[Stored data entries]
□ □ □ □ □ □ □
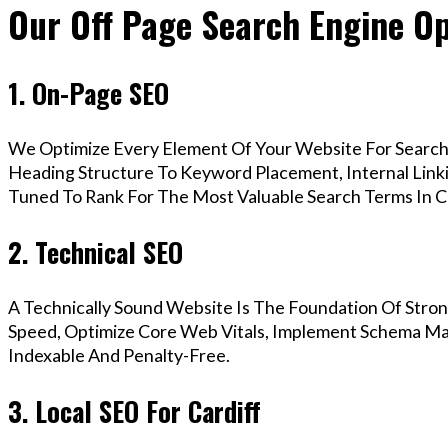
Our Off Page Search Engine Opt
1. On-Page SEO
We Optimize Every Element Of Your Website For Search 
Heading Structure To Keyword Placement, Internal Linkin
Tuned To Rank For The Most Valuable Search Terms In Ca
2. Technical SEO
A Technically Sound Website Is The Foundation Of Stron
Speed, Optimize Core Web Vitals, Implement Schema Mark
Indexable And Penalty-Free.
3. Local SEO For Cardiff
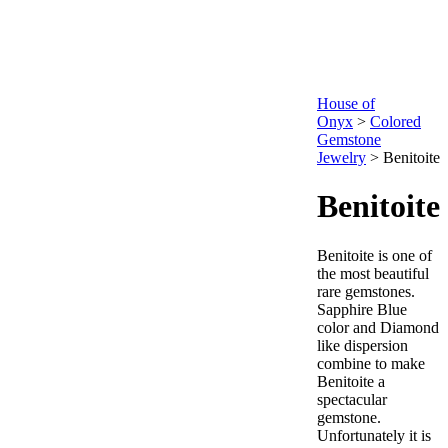
House of
Onyx
>
Colored
Gemstone
Jewelry
>
Benitoite
Benitoite
Benitoite is one of
the most beautiful
rare gemstones.
Sapphire Blue
color and Diamond
like dispersion
combine to make
Benitoite a
spectacular
gemstone.
Unfortunately it is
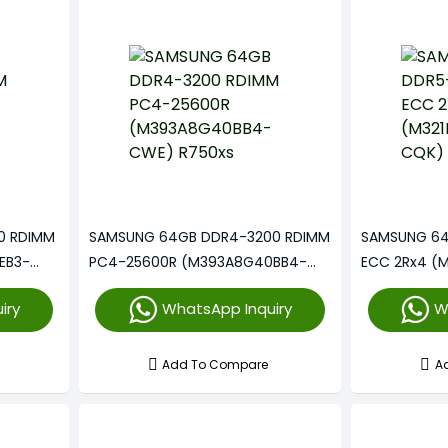
0 RDIMM
SAMSUNG 64GB DDR4-3200 RDIMM
SAMSUNG 64
EB3-
PC4-25600R (M393A8G40BB4-
ECC 2Rx4 (
CWE) R750xs
iry
WhatsApp Inquiry
W
Add To Compare
A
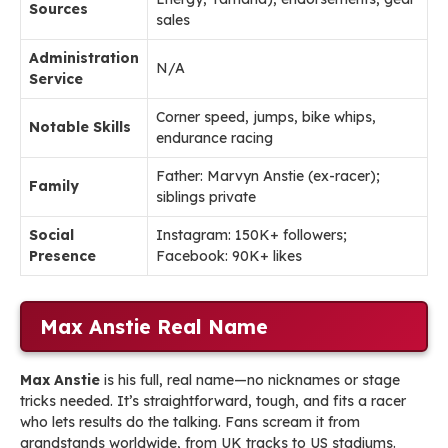
Sources
sales
Administration
N/A
Service
Corner speed, jumps, bike whips,
Notable Skills
endurance racing
Father: Marvyn Anstie (ex-racer);
Family
siblings private
Social
Instagram: 150K+ followers;
Presence
Facebook: 90K+ likes
Max Anstie Real Name
Max Anstie
is his full, real name—no nicknames or stage
tricks needed. It’s straightforward, tough, and fits a racer
who lets results do the talking. Fans scream it from
grandstands worldwide, from UK tracks to US stadiums.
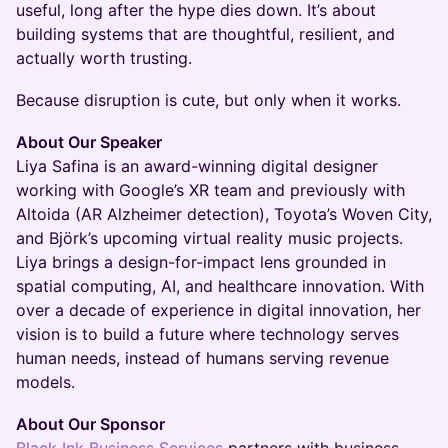
useful, long after the hype dies down. It’s about
building systems that are thoughtful, resilient, and
actually worth trusting.
Because disruption is cute, but only when it works.
About Our Speaker
Liya Safina is an award-winning digital designer
working with Google’s XR team and previously with
Altoida (AR Alzheimer detection), Toyota’s Woven City,
and Björk’s upcoming virtual reality music projects.
Liya brings a design-for-impact lens grounded in
spatial computing, AI, and healthcare innovation. With
over a decade of experience in digital innovation, her
vision is to build a future where technology serves
human needs, instead of humans serving revenue
models.
About Our Sponsor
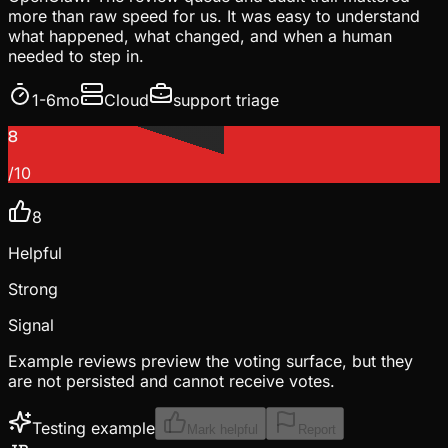
more than raw speed for us. It was easy to understand
what happened, what changed, and when a human
needed to step in.
1-6mo
Cloud
support triage
8
/10
8
Helpful
Strong
Signal
Example reviews preview the voting surface, but they
are not persisted and cannot receive votes.
Testing example
Mark helpful
Report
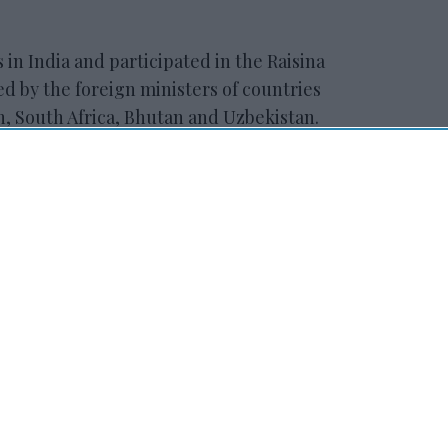
in India and participated in the Raisina
d by the foreign ministers of countries
an, South Africa, Bhutan and Uzbekistan.
ewsletter
 Our Weekly Newsletter
Here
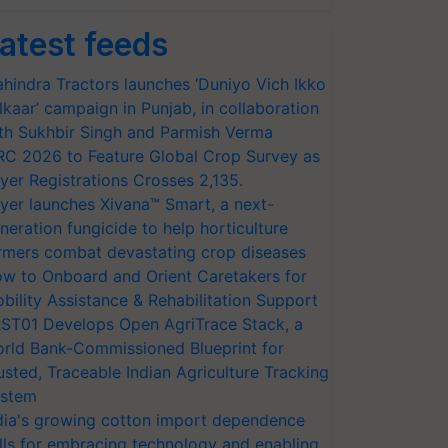
atest feeds
hindra Tractors launches ‘Duniyo Vich Ikko
lkaar’ campaign in Punjab, in collaboration
th Sukhbir Singh and Parmish Verma
RC 2026 to Feature Global Crop Survey as
yer Registrations Crosses 2,135.
yer launches Xivana™ Smart, a next-
neration fungicide to help horticulture
rmers combat devastating crop diseases
w to Onboard and Orient Caretakers for
bility Assistance & Rehabilitation Support
ST01 Develops Open AgriTrace Stack, a
rld Bank-Commissioned Blueprint for
usted, Traceable Indian Agriculture Tracking
stem
dia's growing cotton import dependence
lls for embracing technology and enabling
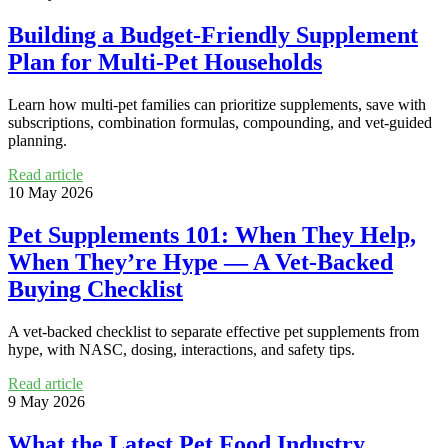
Building a Budget-Friendly Supplement
Plan for Multi-Pet Households
Learn how multi-pet families can prioritize supplements, save with
subscriptions, combination formulas, compounding, and vet-guided
planning.
Read article
10 May 2026
Pet Supplements 101: When They Help,
When They’re Hype — A Vet-Backed
Buying Checklist
A vet-backed checklist to separate effective pet supplements from
hype, with NASC, dosing, interactions, and safety tips.
Read article
9 May 2026
What the Latest Pet Food Industry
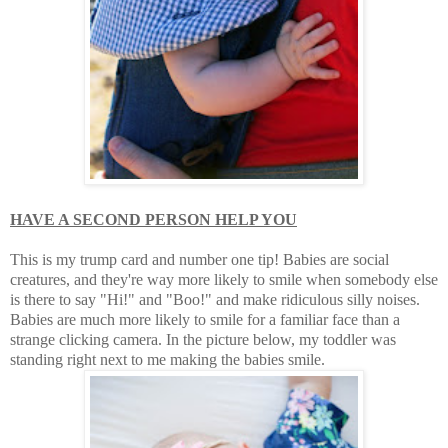
HAVE A SECOND PERSON HELP YOU
This is my trump card and number one tip! Babies are social
creatures, and they're way more likely to smile when somebody else
is there to say "Hi!" and "Boo!" and make ridiculous silly noises.
Babies are much more likely to smile for a familiar face than a
strange clicking camera. In the picture below, my toddler was
standing right next to me making the babies smile.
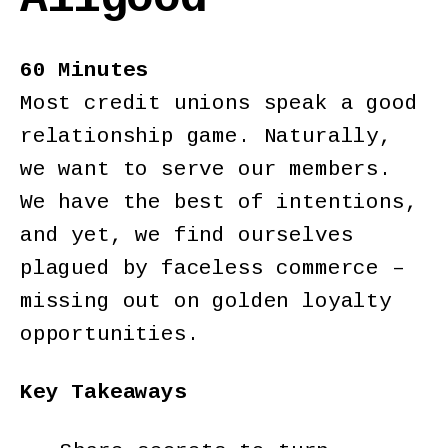
60 Minutes
Most credit unions speak a good
relationship game. Naturally,
we want to serve our members.
We have the best of intentions,
and yet, we find ourselves
plagued by faceless commerce –
missing out on golden loyalty
opportunities.
Key Takeaways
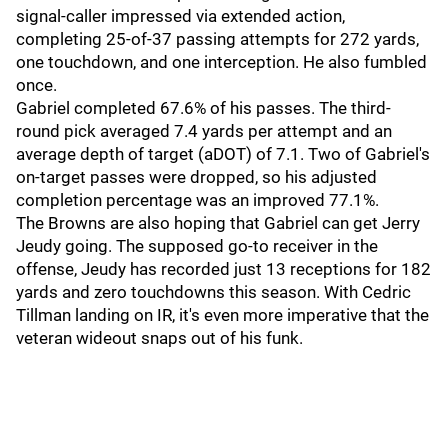
signal-caller impressed via extended action,
completing 25-of-37 passing attempts for 272 yards,
one touchdown, and one interception. He also fumbled
once.
Gabriel completed 67.6% of his passes. The third-
round pick averaged 7.4 yards per attempt and an
average depth of target (aDOT) of 7.1. Two of Gabriel's
on-target passes were dropped, so his adjusted
completion percentage was an improved 77.1%.
The Browns are also hoping that Gabriel can get Jerry
Jeudy going. The supposed go-to receiver in the
offense, Jeudy has recorded just 13 receptions for 182
yards and zero touchdowns this season. With Cedric
Tillman landing on IR, it's even more imperative that the
veteran wideout snaps out of his funk.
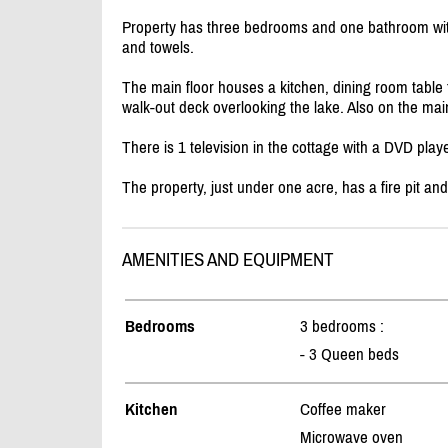
Property has three bedrooms and one bathroom wit
and towels.
The main floor houses a kitchen, dining room table th
walk-out deck overlooking the lake. Also on the mai
There is 1 television in the cottage with a DVD playe
The property, just under one acre, has a fire pit and
AMENITIES AND EQUIPMENT
Bedrooms
3 bedrooms :
- 3 Queen beds
Kitchen
Coffee maker
Microwave oven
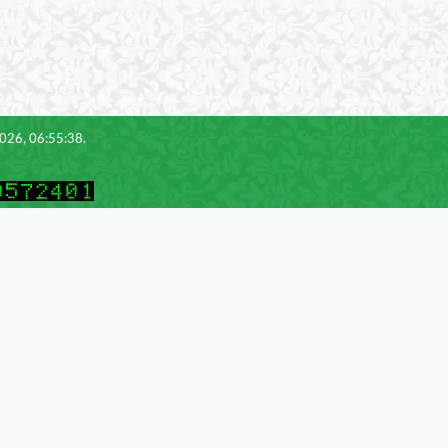
2026, 06:55:38.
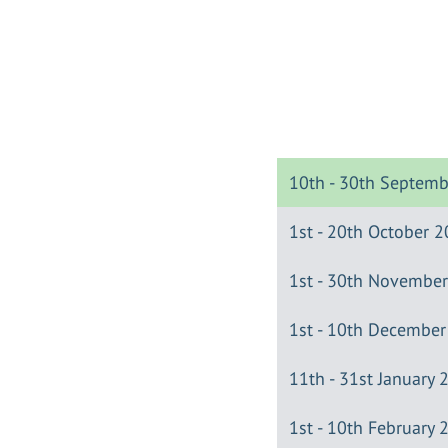
10th - 30th Septem
1st - 20th October 
1st - 30th Novembe
1st - 10th Decembe
11th - 31st January 
1st - 10th February 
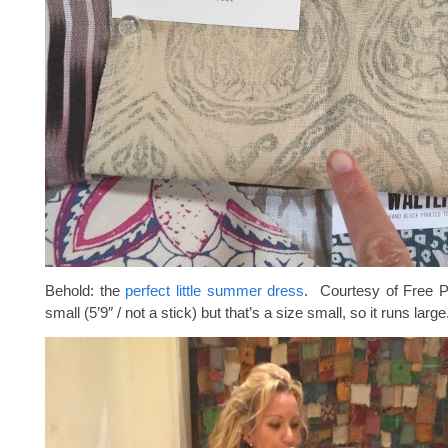
Behold: the
perfect little summer dress
. Courtesy of Free P
small (5’9″ / not a stick) but that’s a size small, so it runs large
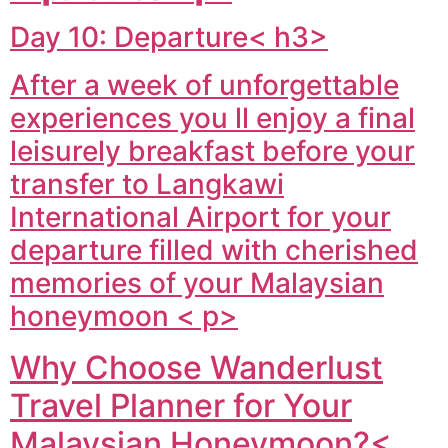
Day 10: Departure< h3>
After a week of unforgettable
experiences you ll enjoy a final
leisurely breakfast before your
transfer to Langkawi
International Airport for your
departure filled with cherished
memories of your Malaysian
honeymoon < p>
Why Choose Wanderlust
Travel Planner for Your
Malaysian Honeymoon?<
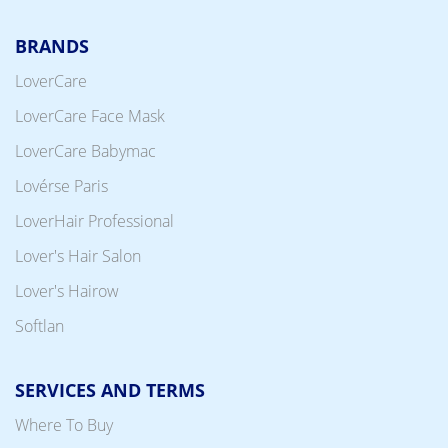
BRANDS
LoverCare
LoverCare Face Mask
LoverCare Babymac
Lovérse Paris
LoverHair Professional
Lover's Hair Salon
Lover's Hairow
Softlan
SERVICES AND TERMS
Where To Buy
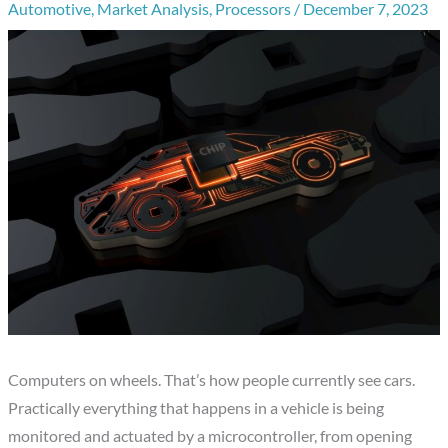
Automotive
,
Market Analysis
,
Processors
/
December 7, 2023
Computers on wheels. That’s how people currently see cars.
Practically everything that happens in a vehicle is being
monitored and actuated by a microcontroller, from opening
□ □ □ □ □ □ □
## EXERCISE GOAL:
Each line that contains the string "innovation" counts once; report how many such lines the entries have, giving only the number.

## EXERCISE SOLUTION:
2